Influence of socioeconomic status on cardiovascular risk has not been well studied in low income countries. To determine risks in various educational status (ES) subjects we performed a study in India.


Epidemiological study was performed in years 1999-2003 in Jaipur (India) for coronary risk factors among 1280 adults 20-59 years (men 619, women 661). ES was categorized into low (education ≤5 years); middle (6-12 years) and high (>12 years). Prevalence of risk factors and Framingham risk scores were determined.

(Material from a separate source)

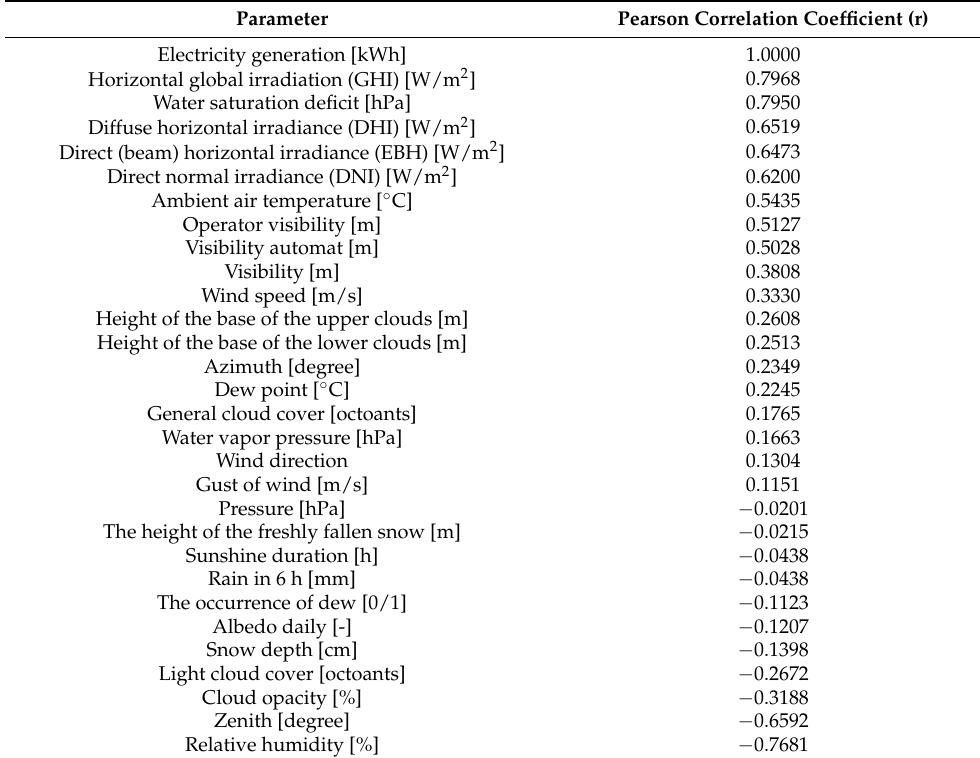
Table 2. The results of the correlation analysis between various meteorological parameters and the electricity generation from the PV power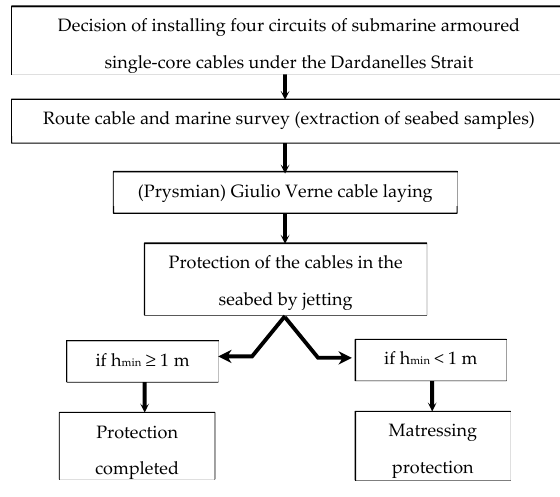
Figure 16. Flow-chart of the installation steps.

Low ES was in 306, middle in 436 and high in 538. In low, middle and high ES respectively age-adjusted prevalence (%) of smoking was 19.0, 19.3, and 11.7; obesity 9.5, 16.7, and 22.1, hypertension 15.3, 30.5, and 44.0; hypercholesterolemia ≥200mg/dl 46.0, 48.4, and 54.6; low HDL cholesterol <40mg/dl 46.4, 56.4, and 38.3; metabolic syndrome 20.9, 25.7, and 28.6; and diabetes 6.9, 5.5, and 26.4. Framingham risk score was 5.7±4.8, 6.3±5.7 and 4.7±5.1 and calculated cardiovascular risk probability 5.2±5.7, 6.8±7.8 and 5.2±6.0 (P(trend)<0.05). Framingham risk score was significantly greater in low and middle ES (6.1±5.3) compared to high (4.7±5.1) (p<0.001). Adjustment for smoking attenuated the risk.


Low and middle educational status urban subjects in India have greater cardiovascular risk.